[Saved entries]

· · · · · · ·

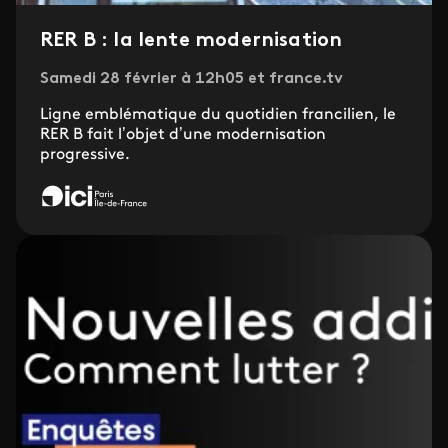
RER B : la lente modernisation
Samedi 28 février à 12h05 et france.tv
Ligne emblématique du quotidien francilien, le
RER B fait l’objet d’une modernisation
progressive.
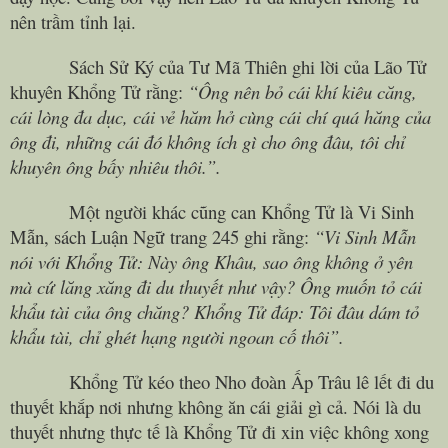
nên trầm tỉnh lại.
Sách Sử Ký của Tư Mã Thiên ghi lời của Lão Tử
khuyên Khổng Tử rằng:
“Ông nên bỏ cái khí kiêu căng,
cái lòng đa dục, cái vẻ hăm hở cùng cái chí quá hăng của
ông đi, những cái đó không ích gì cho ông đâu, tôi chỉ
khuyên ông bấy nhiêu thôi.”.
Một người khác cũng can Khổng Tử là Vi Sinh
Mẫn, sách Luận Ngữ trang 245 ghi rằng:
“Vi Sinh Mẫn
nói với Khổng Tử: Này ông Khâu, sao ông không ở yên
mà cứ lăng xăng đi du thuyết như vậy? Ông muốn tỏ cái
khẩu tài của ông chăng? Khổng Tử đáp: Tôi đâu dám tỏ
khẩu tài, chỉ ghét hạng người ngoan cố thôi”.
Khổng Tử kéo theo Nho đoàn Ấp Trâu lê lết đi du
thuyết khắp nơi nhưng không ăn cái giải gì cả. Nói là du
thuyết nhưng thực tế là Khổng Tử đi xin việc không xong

· · · · · · ·

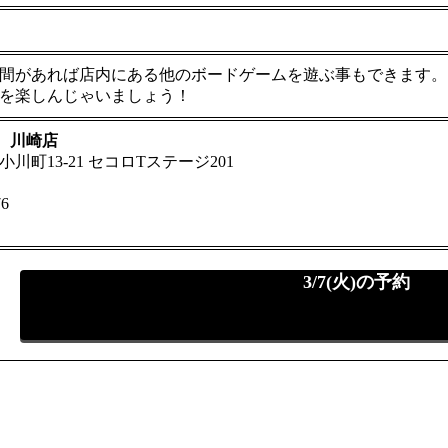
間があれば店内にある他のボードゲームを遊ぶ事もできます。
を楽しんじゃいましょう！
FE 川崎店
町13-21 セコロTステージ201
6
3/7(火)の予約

· · · · · · ·

### Exercise objective
Set down, from the entries above, exactly the lines from the one with "cái khí kiêu" up to and including the one with "thuyết nhưng thực", and no other lines.

### Result for this exercise
“Ông nên bỏ cái khí kiêu căng,
cái lòng đa dục, cái vẻ hăm hở cùng cái chí quá hăng của
ông đi, những cái đó không ích gì cho ông đâu, tôi chỉ
khuyên ông bấy nhiêu thôi.”.
Một người khác cũng can Khổng Tử là Vi Sinh
Mẫn, sách Luận Ngữ trang 245 ghi rằng:
“Vi Sinh Mẫn
nói với Khổng Tử: Này ông Khâu, sao ông không ở yên
mà cứ lăng xăng đi du thuyết như vậy? Ông muốn tỏ cái
khẩu tài của ông chăng? Khổng Tử đáp: Tôi đâu dám tỏ
khẩu tài, chỉ ghét hạng người ngoan cố thôi”.
Khổng Tử kéo theo Nho đoàn Ấp Trâu lê lết đi du
thuyết khắp nơi nhưng không ăn cái giải gì cả. Nói là du
thuyết nhưng thực tế là Khổng Tử đi xin việc không xong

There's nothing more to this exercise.